In countries like Australia, the UK and Denmark the primary care system plays a gatekeeping role, where patients’ access to specialists, hospital care and diagnostic tests needs to be authorised by GPs. For GPs to refer patients with gynecological cancer alarm symptoms for further investigations, the patients must present the symptoms to their GP. Different barriers exist for contacting the GP when experiencing an alarm symptom – ranging from embarrassment, to being afraid of what the GP may find. This Danish nationwide population-based cohort study aimed to examine associations between four common barriers towards contacting the GP regarding specific gynecological cancer alarm symptoms, age, and socioeconomic status.

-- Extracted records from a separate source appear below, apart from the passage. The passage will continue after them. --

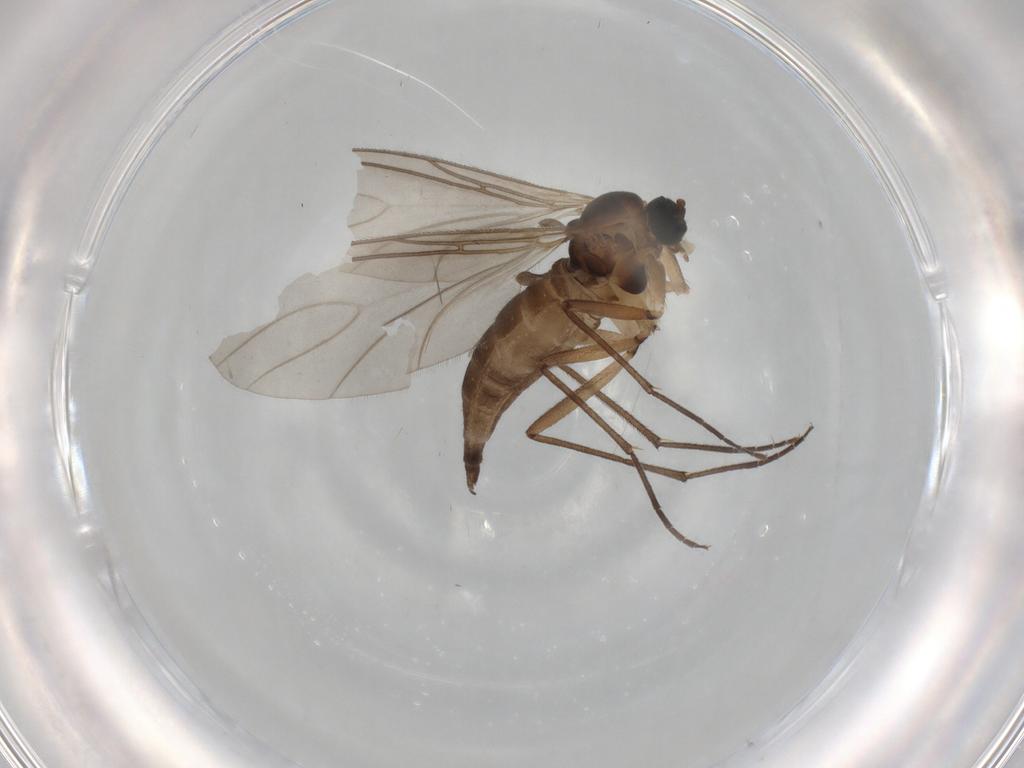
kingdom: Animalia
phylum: Arthropoda
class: Insecta
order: Diptera
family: Sciaridae
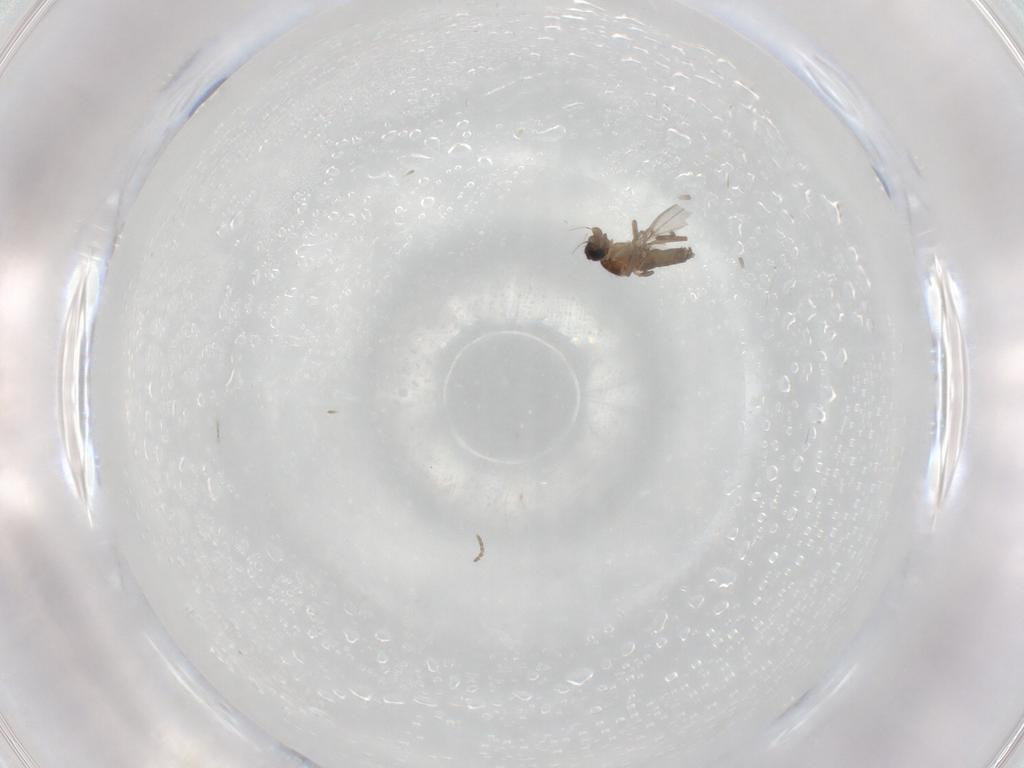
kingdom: Animalia
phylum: Arthropoda
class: Insecta
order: Diptera
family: Phoridae
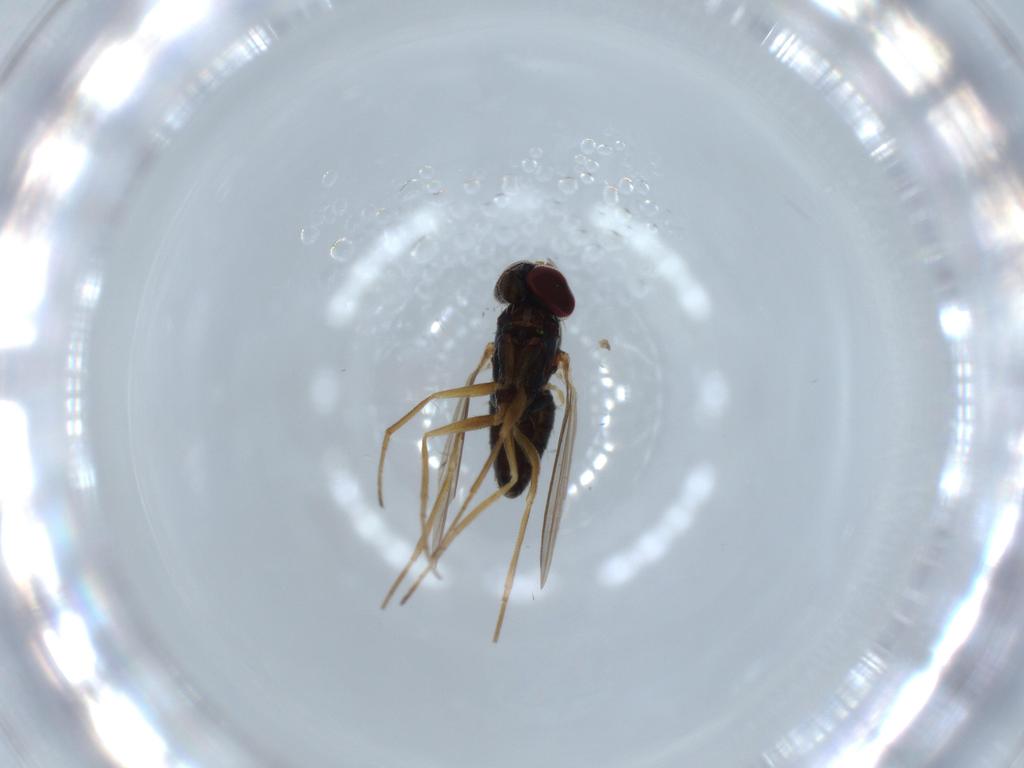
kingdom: Animalia
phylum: Arthropoda
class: Insecta
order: Diptera
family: Dolichopodidae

The results indicated that less than 35% of women reporting gynecological cancer alarm symptoms contact their GP. Women with intercourse-related symptoms had the highest proportions of reported barriers, whereas nearly half of those with postmenopausal bleeding did not report barriers. Being too busy was the most commonly reported predefined barrier overall. In general, older women were less likely to report barriers towards GP contact with gynecological alarm symptoms. Lower age and socioeconomic status were significantly associated with higher odds of reporting barriers. Considering the role barriers play in diagnostic and treatment delay, knowledge about barriers towards GP contact is important to improve swift diagnosis.